→ Your assignment
Could you return every record below exactly as it stands, leaving out the pictures?

Dataset entries:

========

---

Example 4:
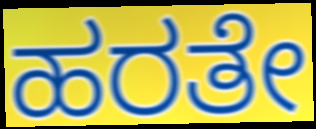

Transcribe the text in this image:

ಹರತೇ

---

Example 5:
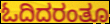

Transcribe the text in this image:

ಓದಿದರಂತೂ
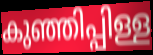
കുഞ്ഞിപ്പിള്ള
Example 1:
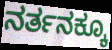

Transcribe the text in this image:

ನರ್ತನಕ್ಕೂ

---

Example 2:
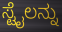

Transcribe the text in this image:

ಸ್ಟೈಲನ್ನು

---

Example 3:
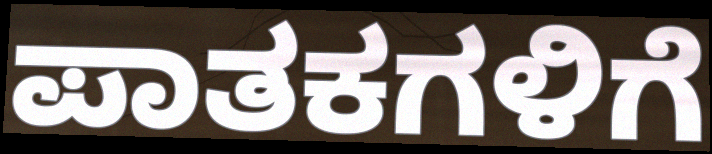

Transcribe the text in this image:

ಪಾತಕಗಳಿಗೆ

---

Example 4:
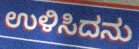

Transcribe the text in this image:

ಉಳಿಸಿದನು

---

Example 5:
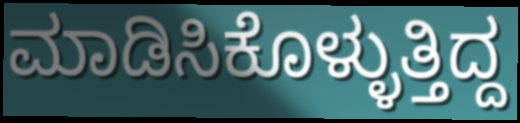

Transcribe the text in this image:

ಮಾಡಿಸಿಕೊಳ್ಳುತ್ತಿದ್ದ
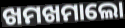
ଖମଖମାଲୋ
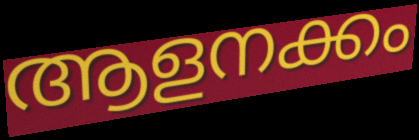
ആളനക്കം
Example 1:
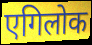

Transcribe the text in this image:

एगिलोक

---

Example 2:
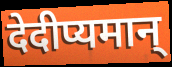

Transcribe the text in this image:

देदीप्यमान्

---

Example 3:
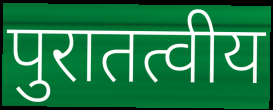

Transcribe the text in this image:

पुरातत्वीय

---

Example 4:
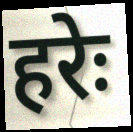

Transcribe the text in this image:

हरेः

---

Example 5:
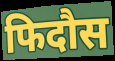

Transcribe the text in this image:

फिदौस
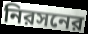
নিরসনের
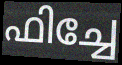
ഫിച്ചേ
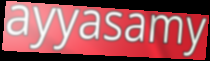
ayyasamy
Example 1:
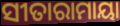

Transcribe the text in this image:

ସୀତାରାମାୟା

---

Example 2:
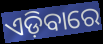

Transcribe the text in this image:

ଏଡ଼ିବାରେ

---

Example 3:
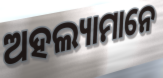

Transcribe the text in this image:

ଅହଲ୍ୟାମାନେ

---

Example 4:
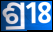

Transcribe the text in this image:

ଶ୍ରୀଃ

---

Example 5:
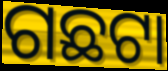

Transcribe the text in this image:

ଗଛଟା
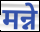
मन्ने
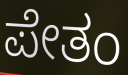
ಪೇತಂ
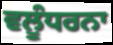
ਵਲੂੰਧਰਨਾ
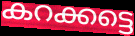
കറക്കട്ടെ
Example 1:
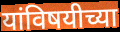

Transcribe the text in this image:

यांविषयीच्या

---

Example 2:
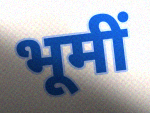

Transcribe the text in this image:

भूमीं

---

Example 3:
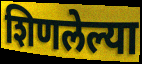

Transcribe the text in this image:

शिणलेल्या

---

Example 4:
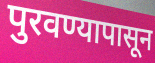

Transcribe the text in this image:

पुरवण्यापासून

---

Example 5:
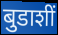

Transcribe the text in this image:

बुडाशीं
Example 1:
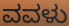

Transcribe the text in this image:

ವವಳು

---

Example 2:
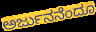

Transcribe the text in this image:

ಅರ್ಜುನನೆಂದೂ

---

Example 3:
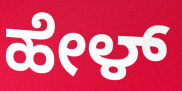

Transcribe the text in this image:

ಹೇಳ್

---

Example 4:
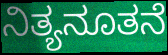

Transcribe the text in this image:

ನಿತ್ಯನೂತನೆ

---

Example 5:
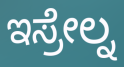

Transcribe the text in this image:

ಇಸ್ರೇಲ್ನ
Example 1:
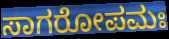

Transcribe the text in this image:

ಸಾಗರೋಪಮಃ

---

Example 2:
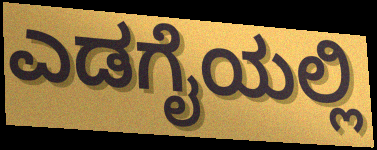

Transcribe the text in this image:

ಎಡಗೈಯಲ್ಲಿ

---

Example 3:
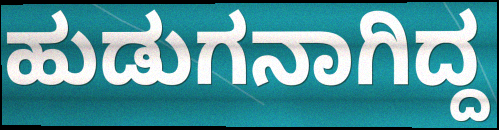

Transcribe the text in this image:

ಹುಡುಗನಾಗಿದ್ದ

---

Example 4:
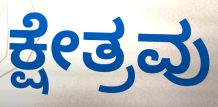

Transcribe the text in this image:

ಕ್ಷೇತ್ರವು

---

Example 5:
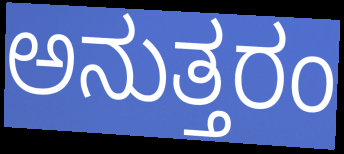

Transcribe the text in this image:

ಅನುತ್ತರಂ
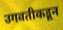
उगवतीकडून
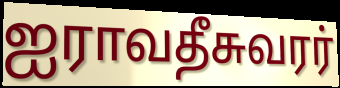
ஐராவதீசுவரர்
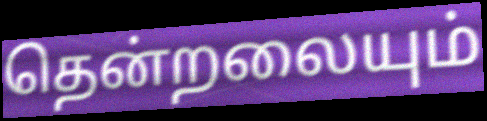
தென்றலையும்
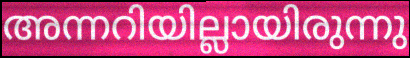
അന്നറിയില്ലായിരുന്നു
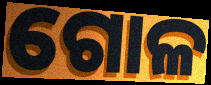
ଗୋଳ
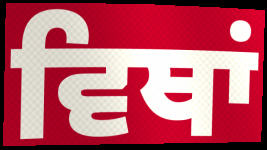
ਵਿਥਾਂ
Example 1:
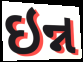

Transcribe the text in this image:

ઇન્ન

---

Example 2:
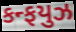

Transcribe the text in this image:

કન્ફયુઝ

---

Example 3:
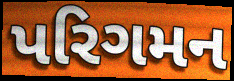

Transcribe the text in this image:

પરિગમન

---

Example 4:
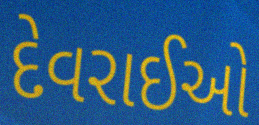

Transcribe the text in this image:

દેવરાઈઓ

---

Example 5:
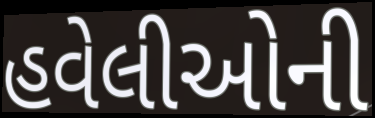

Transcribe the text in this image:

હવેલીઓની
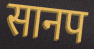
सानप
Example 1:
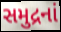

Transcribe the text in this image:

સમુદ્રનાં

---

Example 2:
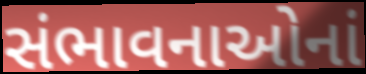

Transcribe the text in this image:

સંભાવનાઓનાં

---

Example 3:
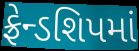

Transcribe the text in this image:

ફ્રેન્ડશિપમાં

========

→ Task response
---

Example 4:

Transcribe the text in this image:

ಹರತೇ

---

Example 5:

Transcribe the text in this image:

ಓದಿದರಂತೂ
കുഞ്ഞിപ്പിള്ള
Example 1:

Transcribe the text in this image:

ನರ್ತನಕ್ಕೂ

---

Example 2:

Transcribe the text in this image:

ಸ್ಟೈಲನ್ನು

---

Example 3:

Transcribe the text in this image:

ಪಾತಕಗಳಿಗೆ

---

Example 4:

Transcribe the text in this image:

ಉಳಿಸಿದನು

---

Example 5:

Transcribe the text in this image:

ಮಾಡಿಸಿಕೊಳ್ಳುತ್ತಿದ್ದ
ଖମଖମାଲୋ
ആളനക്കം
Example 1:

Transcribe the text in this image:

एगिलोक

---

Example 2:

Transcribe the text in this image:

देदीप्यमान्

---

Example 3:

Transcribe the text in this image:

पुरातत्वीय

---

Example 4:

Transcribe the text in this image:

हरेः

---

Example 5:

Transcribe the text in this image:

फिदौस
নিরসনের
ഫിച്ചേ
ayyasamy
Example 1:

Transcribe the text in this image:

ସୀତାରାମାୟା

---

Example 2:

Transcribe the text in this image:

ଏଡ଼ିବାରେ

---

Example 3:

Transcribe the text in this image:

ଅହଲ୍ୟାମାନେ

---

Example 4:

Transcribe the text in this image:

ଶ୍ରୀଃ

---

Example 5:

Transcribe the text in this image:

ଗଛଟା
मन्ने
ಪೇತಂ
ਵਲੂੰਧਰਨਾ
കറക്കട്ടെ
Example 1:

Transcribe the text in this image:

यांविषयीच्या

---

Example 2:

Transcribe the text in this image:

भूमीं

---

Example 3:

Transcribe the text in this image:

शिणलेल्या

---

Example 4:

Transcribe the text in this image:

पुरवण्यापासून

---

Example 5:

Transcribe the text in this image:

बुडाशीं
Example 1:

Transcribe the text in this image:

ವವಳು

---

Example 2:

Transcribe the text in this image:

ಅರ್ಜುನನೆಂದೂ

---

Example 3:

Transcribe the text in this image:

ಹೇಳ್

---

Example 4:

Transcribe the text in this image:

ನಿತ್ಯನೂತನೆ

---

Example 5:

Transcribe the text in this image:

ಇಸ್ರೇಲ್ನ
Example 1:

Transcribe the text in this image:

ಸಾಗರೋಪಮಃ

---

Example 2:

Transcribe the text in this image:

ಎಡಗೈಯಲ್ಲಿ

---

Example 3:

Transcribe the text in this image:

ಹುಡುಗನಾಗಿದ್ದ

---

Example 4:

Transcribe the text in this image:

ಕ್ಷೇತ್ರವು

---

Example 5:

Transcribe the text in this image:

ಅನುತ್ತರಂ
उगवतीकडून
ஐராவதீசுவரர்
தென்றலையும்
അന്നറിയില്ലായിരുന്നു
ଗୋଳ
ਵਿਥਾਂ
Example 1:

Transcribe the text in this image:

ઇન્ન

---

Example 2:

Transcribe the text in this image:

કન્ફયુઝ

---

Example 3:

Transcribe the text in this image:

પરિગમન

---

Example 4:

Transcribe the text in this image:

દેવરાઈઓ

---

Example 5:

Transcribe the text in this image:

હવેલીઓની
सानप
Example 1:

Transcribe the text in this image:

સમુદ્રનાં

---

Example 2:

Transcribe the text in this image:

સંભાવનાઓનાં

---

Example 3:

Transcribe the text in this image:

ફ્રેન્ડશિપમાં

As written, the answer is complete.